Cette décision pourrait-elle aboutir à l’abrogation d’une partie de l’article L. 621-10 du code monétaire et financier ?

Compte tenu des conséquences qu’une abrogation immédiate serait susceptible d’avoir sur les procédures en cours et pour laisser au législateur le temps de concevoir un nouveau dispositif, le Conseil constitutionnel a différé l’effet de la déclaration d’inconstitutionnalité au 31 décembre 2018. Cette décision illustre le profond changement qui chamboule les pouvoirs d’enquête, pas uniquement en matière boursière, en matière d’accès aux données de connexion compte tenu des enjeux en matière d’atteinte au droit à la vie privée.

L’enjeu dépasse la matière boursière et les limites de l’Hexagone. Le stade de la « confusion des sentiments » chère à Stefan Zweig est dépassé, c’est une véritable révolution qui est en marche.

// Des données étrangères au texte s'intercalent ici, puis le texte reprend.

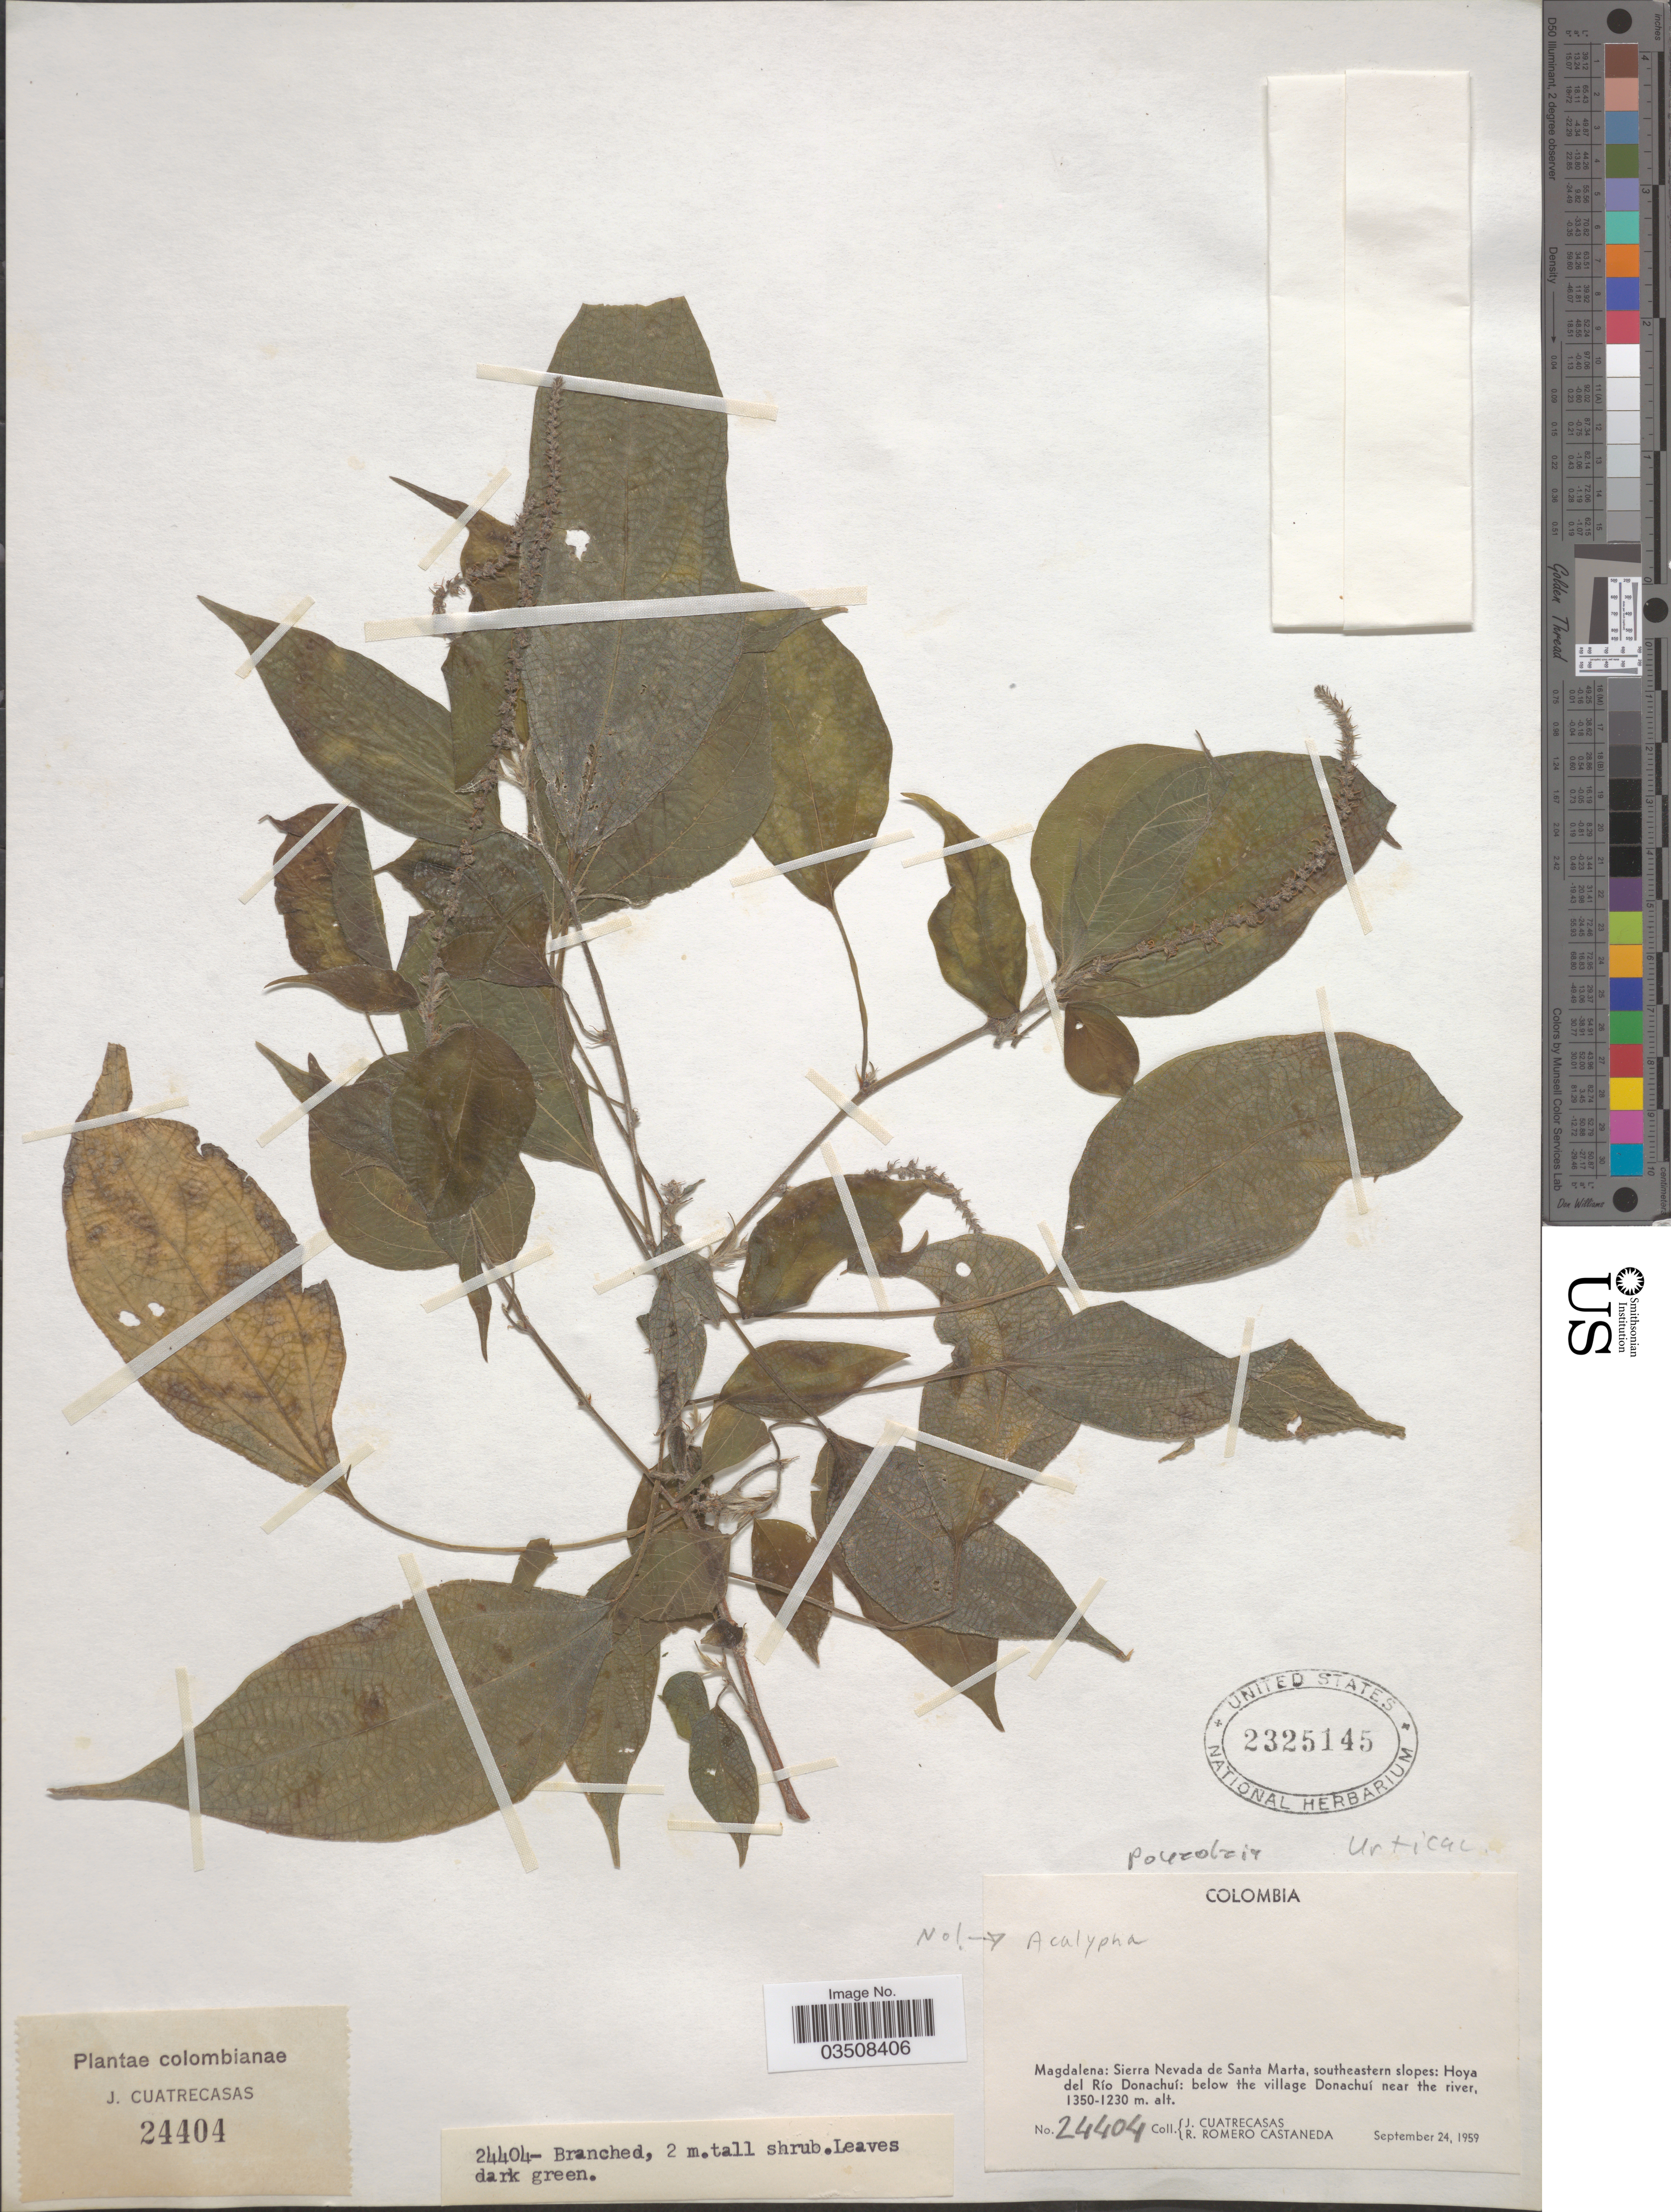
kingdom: Plantae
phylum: Tracheophyta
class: Magnoliopsida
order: Rosales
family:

À quel type d’informations donnent accès ces données de connexion ?

 
Les données de connexion sont un ensemble d’informations que les opérateurs téléphoniques doivent conserver pendant une année. Il s’agit de l’identité du titulaire d’une ligne, de la nature des appels (voix ou SMS), du sens des appels (entrant ou sortant), du numéro de l’interlocuteur, du numéro de l’appareil et de la puce et, depuis 2004, de la borne déclenchée par l’appareil (ce qui permet de géolocaliser a posteriori un utilisateur). Ces données constituent une véritable « empreinte téléphonique », que chaque utilisateur d’un téléphone mobile laisse derrière lui partout où il va avec son téléphone.

L’AMF peut ainsi obtenir, sous forme de fichiers électroniques, des factures détaillées (fadets ou fadets inversées) pour un utilisateur donné (les données sont celles liées à un appareil ou un utilisateur identifié) ou les données enregistrées par une borne (les données sont celles de tout le trafic téléphonique ayant transité par cette borne, ce qui concerne toutes les personnes dont le téléphone a activé la borne en question sur une période d’une année). Dans ces données de bornage, on va ainsi trouver la vie privée de quantité de personnes qui n’ont pourtant rien à voir avec les enquêtes de l’AMF.